### Dataset entries
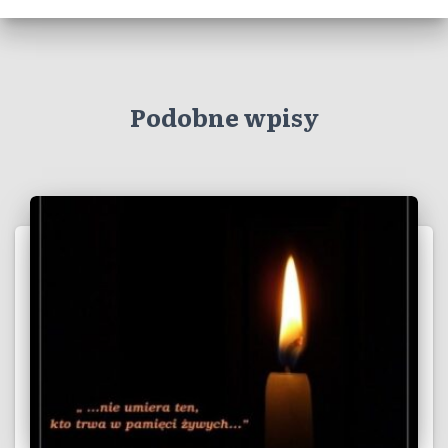
Podobne wpisy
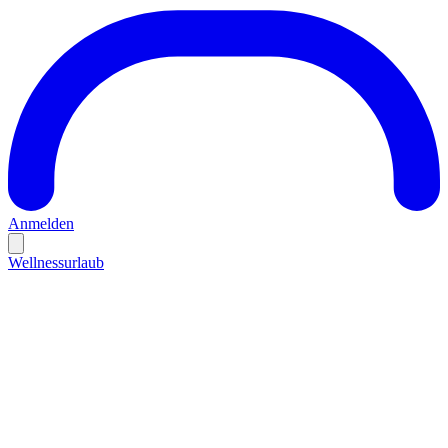
Anmelden
Wellnessurlaub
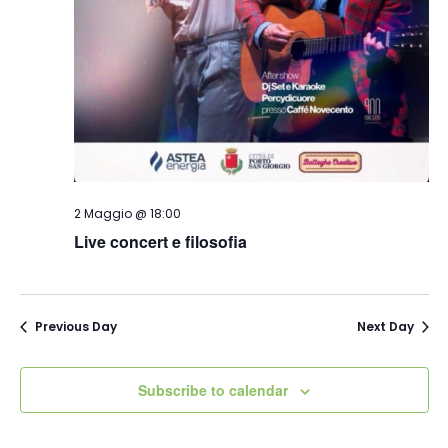
2 Maggio @ 18:00
Live concert e filosofia
Previous Day
Next Day
Subscribe to calendar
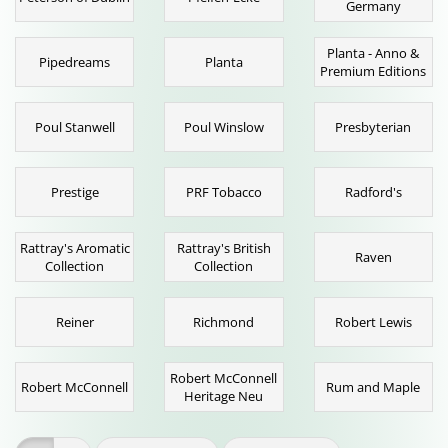
Germany
Planta - Anno &
Pipedreams
Planta
Premium Editions
Poul Stanwell
Poul Winslow
Presbyterian
Prestige
PRF Tobacco
Radford's
Rattray's Aromatic
Rattray's British
Raven
Collection
Collection
Reiner
Richmond
Robert Lewis
Robert McConnell
Robert McConnell
Rum and Maple
Heritage Neu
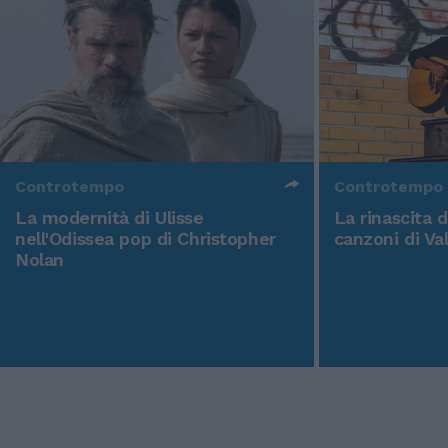
Controtempo
Controtempo
La modernità di Ulisse
La rinascita 
nell'Odissea pop di Christopher
canzoni di Va
Nolan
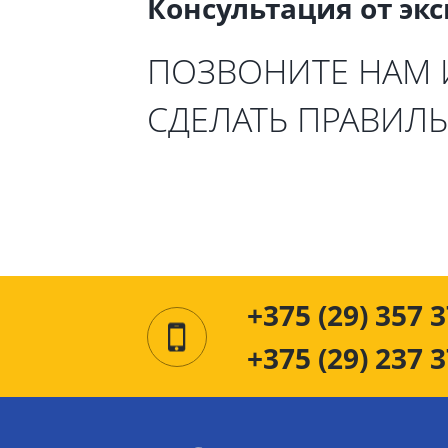
Консультация от эк
ПОЗВОНИТЕ НАМ
СДЕЛАТЬ ПРАВИЛ
+375 (29) 357 3
+375 (29) 237 3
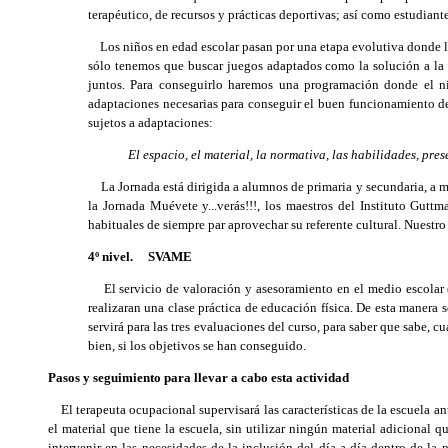
terapéutico, de recursos y prácticas deportivas; así como estudiant
Los niños en edad escolar pasan por una etapa evolutiva donde la re
sólo tenemos que buscar juegos adaptados como la solución a la i
juntos. Para conseguirlo haremos una programación donde el ni
adaptaciones necesarias para conseguir el buen funcionamiento de
sujetos a adaptaciones:
El espacio, el material, la normativa, las habilidades, pre
La Jornada está dirigida a alumnos de primaria y secundaria, a ma
la Jornada Muévete y...verás!!!, los maestros del Instituto Gu
habituales de siempre par aprovechar su referente cultural. Nuestro
4º nivel. SVAME
El servicio de valoración y asesoramiento en el medio escolar (S
realizaran una clase práctica de educación física. De esta manera 
servirá para las tres evaluaciones del curso, para saber que sabe,
bien, si los objetivos se han conseguido.
Pasos y seguimiento para llevar a cabo esta actividad
El terapeuta ocupacional supervisará las características de la escuela ante
el material que tiene la escuela, sin utilizar ningún material adicional 
intervenir en las necesidades de la inclusión del día a día dentro de la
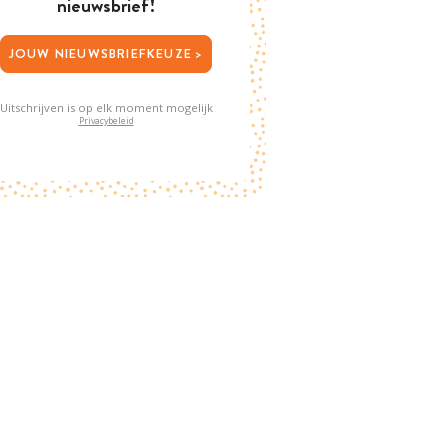
nieuwsbrief!
JOUW NIEUWSBRIEFKEUZE >
Uitschrijven is op elk moment mogelijk
Privacybeleid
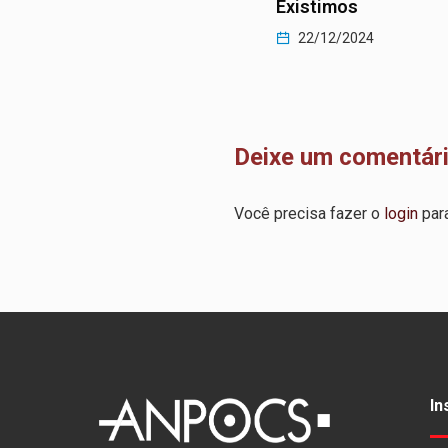
 manifestação festiva
Existimos
22/12/2024
2024
Deixe um comentár
Você precisa fazer o
login
para
In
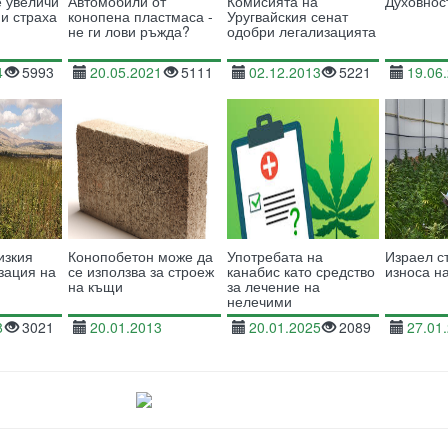
 увеличи
Автомобили от
Комисията на
Духовнос
 и страха
конопена пластмаса -
Уругвайския сенат
не ги лови ръжда?
одобри легализацията
4
5993
20.05.2021
5111
02.12.2013
5221
19.06
изкия
Конопобетон може да
Употребата на
Израел с
изация на
се използва за строеж
канабис като средство
износа н
на къщи
за лечение на
нелечими
заболявания
8
3021
20.01.2013
20.01.2025
2089
27.01
37359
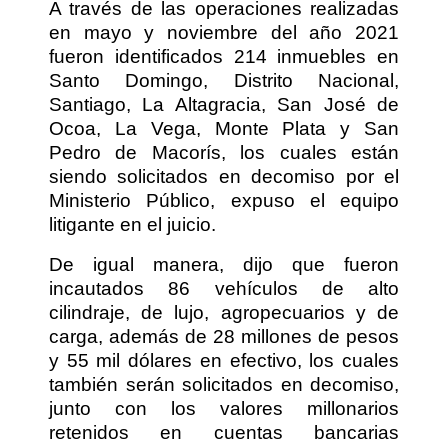
A través de las operaciones realizadas
en mayo y noviembre del año 2021
fueron identificados 214 inmuebles en
Santo Domingo, Distrito Nacional,
Santiago, La Altagracia, San José de
Ocoa, La Vega, Monte Plata y San
Pedro de Macorís, los cuales están
siendo solicitados en decomiso por el
Ministerio Público, expuso el equipo
litigante en el juicio.
De igual manera, dijo que fueron
incautados 86 vehículos de alto
cilindraje, de lujo, agropecuarios y de
carga, además de 28 millones de pesos
y 55 mil dólares en efectivo, los cuales
también serán solicitados en decomiso,
junto con los valores millonarios
retenidos en cuentas bancarias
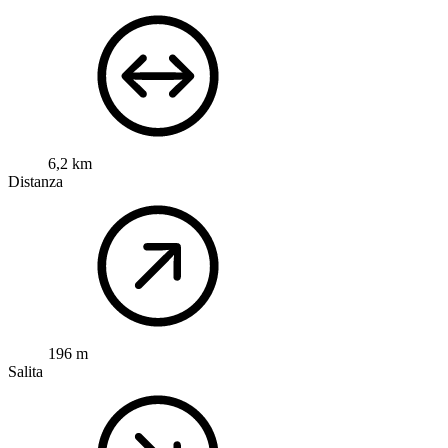
6,2 km
Distanza
196 m
Salita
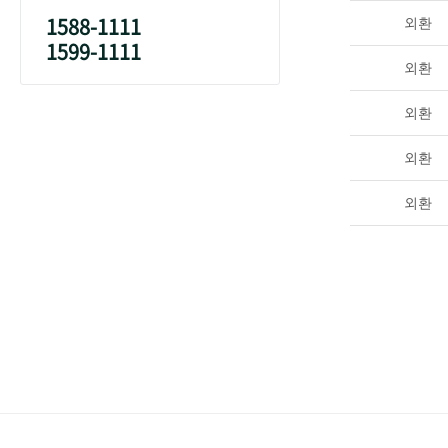
1588-1111
외환
1599-1111
외환
외환
외환
외환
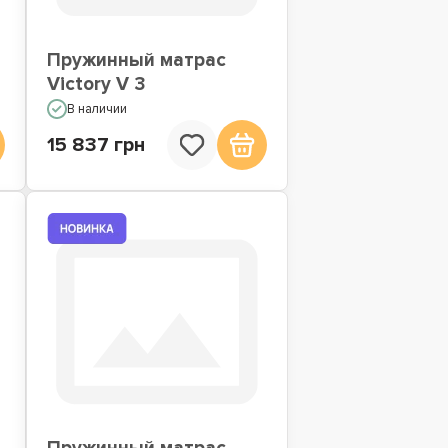
Пружинный матрас
Victory V 3
В наличии
15 837 грн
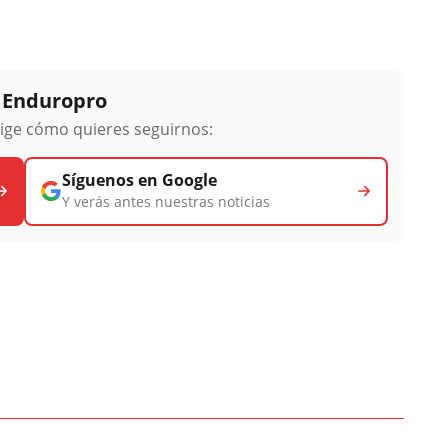
y Enduropro
lige cómo quieres seguirnos:
Síguenos en Google
Y verás antes nuestras noticias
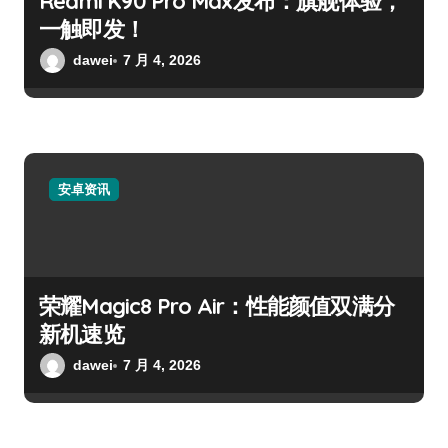
Redmi K90 Pro Max发布：旗舰体验，
一触即发！
dawei
7 月 4, 2026
安卓资讯
荣耀Magic8 Pro Air：性能颜值双满分
新机速览
dawei
7 月 4, 2026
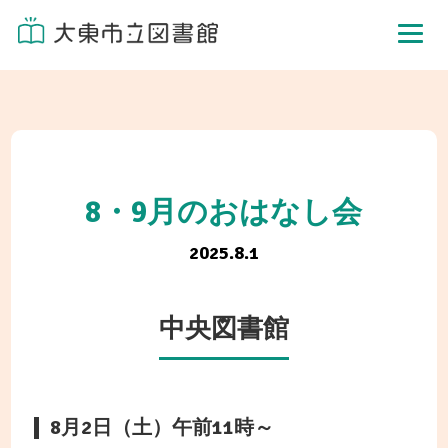
8・9月のおはなし会
2025.8.1
中央図書館
8月2日（土）午前11時～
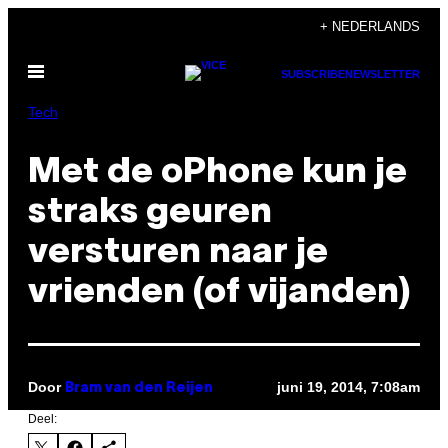
Ga
+ NEDERLANDS
naar
Open
de
SUBSCRIBE
NEWSLETTER
menu
inhoud
Tech
Met de oPhone kun je
straks geuren
versturen naar je
vrienden (of vijanden)
Door
juni 19, 2014, 7:08am
Bram van den Reijen
Deel:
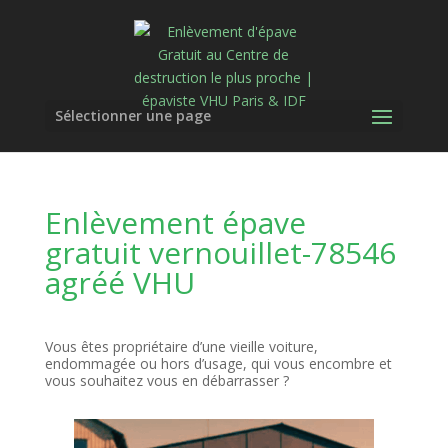
Sélectionner une page
Enlèvement épave
gratuit vernouillet-78546
agréé VHU
Vous êtes propriétaire d’une vieille voiture,
endommagée ou hors d’usage, qui vous encombre et
vous souhaitez vous en débarrasser ?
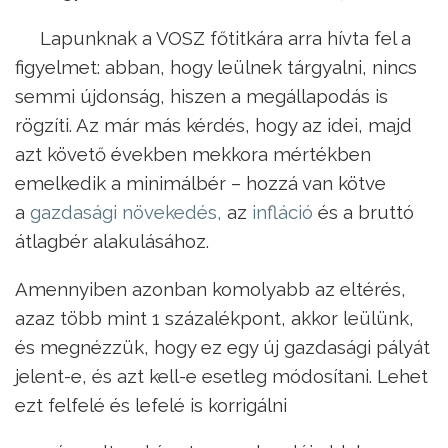
Lapunknak a VOSZ főtitkára arra hívta fel a
figyelmet: abban, hogy leülnek tárgyalni, nincs
semmi újdonság, hiszen a megállapodás is
rögzíti. Az már más kérdés, hogy az idei, majd
azt követő években mekkora mértékben
emelkedik a minimálbér – hozzá van kötve
a
gazdasági növekedés,
az
infláció
és a bruttó
átlagbér alakulásához.
Amennyiben azonban komolyabb az eltérés,
azaz több mint 1 százalékpont, akkor leülünk,
és megnézzük, hogy ez egy új gazdasági pályát
jelent-e, és azt kell-e esetleg módosítani. Lehet
ezt felfelé és lefelé is korrigálni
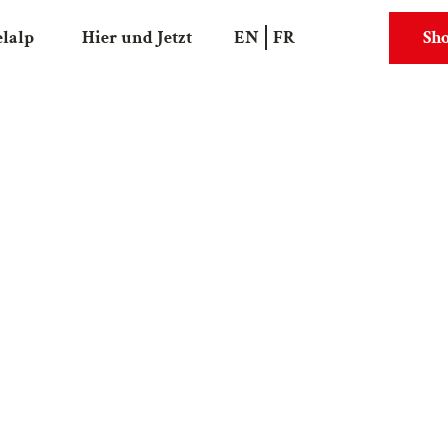
elalp
Hier und Jetzt
EN
FR
Sh
Suche
Webcams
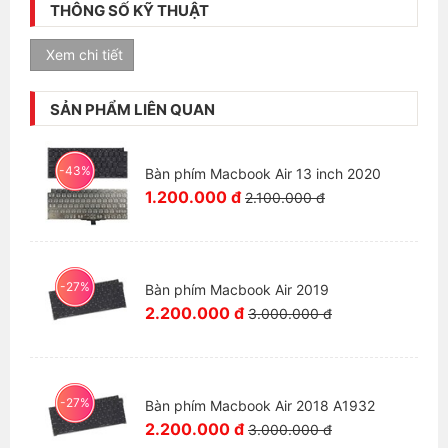
THÔNG SỐ KỸ THUẬT
Cửa hàng chúng tôi cam kết cung cấp các sản
phẩm
Bàn phím
Macbook Air 11 Inch Late 2010 đều
Xem chi tiết
là hàng mới (100% nguyên hộp) có độ bền cao và
thời gian sử dụng lâu dài.
SẢN PHẨM LIÊN QUAN
Bảo hành:
- Thời hạn bảo hành 6 tháng
-43%
Bàn phím Macbook Air 13 inch 2020
1.200.000 đ
- Sửa chữa và thay thế mới nếu phát sinh lỗi và
2.100.000 đ
không đúng mẫu mã
- Trường hợp không nhận bảo hành: phím không còn
nguyên vẹn, bị dính nước, không có hoặc rách tem
-27%
Bàn phím Macbook Air 2019
bảo hành.
2.200.000 đ
3.000.000 đ
-27%
Bàn phím Macbook Air 2018 A1932
2.200.000 đ
3.000.000 đ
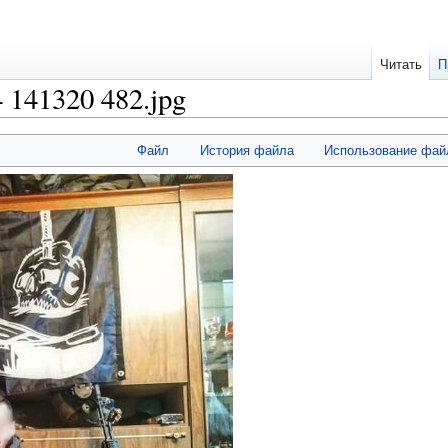
Читать
П
141320 482.jpg
Файл
История файла
Использование фай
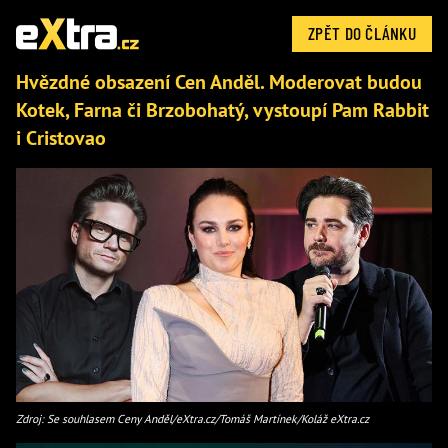
ZPĚT DO ČLÁNKU
Hvězdné obsazení Cen Anděl. Moderovat budou
Kotek, Farna či Brzobohatý, vystoupí Pam Rabbit
i Cristovao
Zdroj: Se souhlasem Ceny Anděl/eXtra.cz/Tomáš Martínek/Koláž eXtra.cz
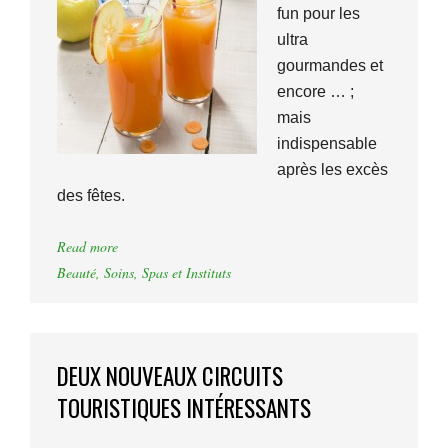
fun pour les
ultra
gourmandes et
encore … ;
mais
indispensable
après les excès
des fêtes.
Read more
Beauté
,
Soins
,
Spas et Instituts
DEUX NOUVEAUX CIRCUITS
TOURISTIQUES INTÉRESSANTS
...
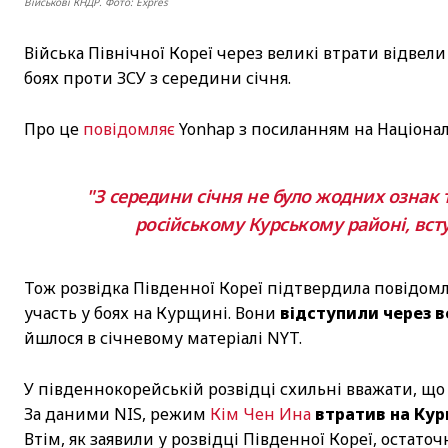
Військові КНДР. Фото: Expres
Війська Північної Кореї через великі втрати відвели
боях проти ЗСУ з середини січня.
Про це
повідомляє
Yonhap з посиланням на Національ
"З середини січня не було жодних ознак т
російському Курському районі, всту
Тож розвідка Південної Кореї підтвердила повідомл
участь у боях на Курщині. Вони
відступили через в
йшлося в січневому матеріалі NYT.
У південнокорейській розвідці схильні вважати, що в
За даними NIS, режим
Кім Чен Ина
втратив на Кур
Втім, як заявили у розвідці Південної Кореї, остат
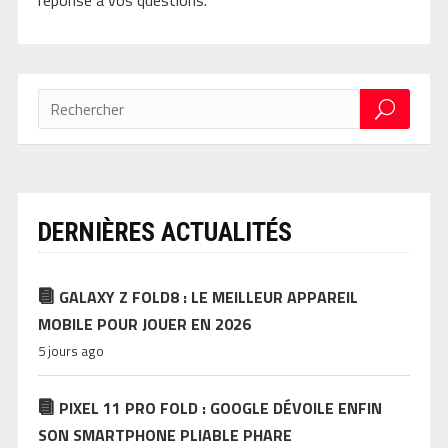
réponse à vos questions.
DERNIÈRES ACTUALITÉS
GALAXY Z FOLD8 : LE MEILLEUR APPAREIL
MOBILE POUR JOUER EN 2026
5 jours ago
PIXEL 11 PRO FOLD : GOOGLE DÉVOILE ENFIN
SON SMARTPHONE PLIABLE PHARE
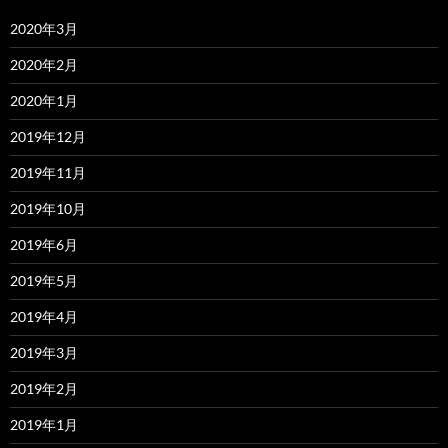
2020年3月
2020年2月
2020年1月
2019年12月
2019年11月
2019年10月
2019年6月
2019年5月
2019年4月
2019年3月
2019年2月
2019年1月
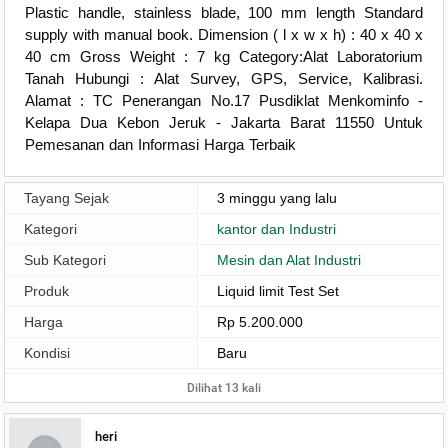
Plastic handle, stainless blade, 100 mm length Standard
supply with manual book. Dimension ( l x w x h) : 40 x 40 x
40 cm Gross Weight : 7 kg Category:Alat Laboratorium
Tanah Hubungi : Alat Survey, GPS, Service, Kalibrasi.
Alamat : TC Penerangan No.17 Pusdiklat Menkominfo -
Kelapa Dua Kebon Jeruk - Jakarta Barat 11550 Untuk
Pemesanan dan Informasi Harga Terbaik
Tayang Sejak
3 minggu yang lalu
Kategori
kantor dan Industri
Sub Kategori
Mesin dan Alat Industri
Produk
Liquid limit Test Set
Harga
Rp 5.200.000
Kondisi
Baru
Dilihat 13 kali
heri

### What to produce
From the items above, pull out every line that contains the string "Rattray".

### Expected answer
Rattray's Aromatic
Rattray's British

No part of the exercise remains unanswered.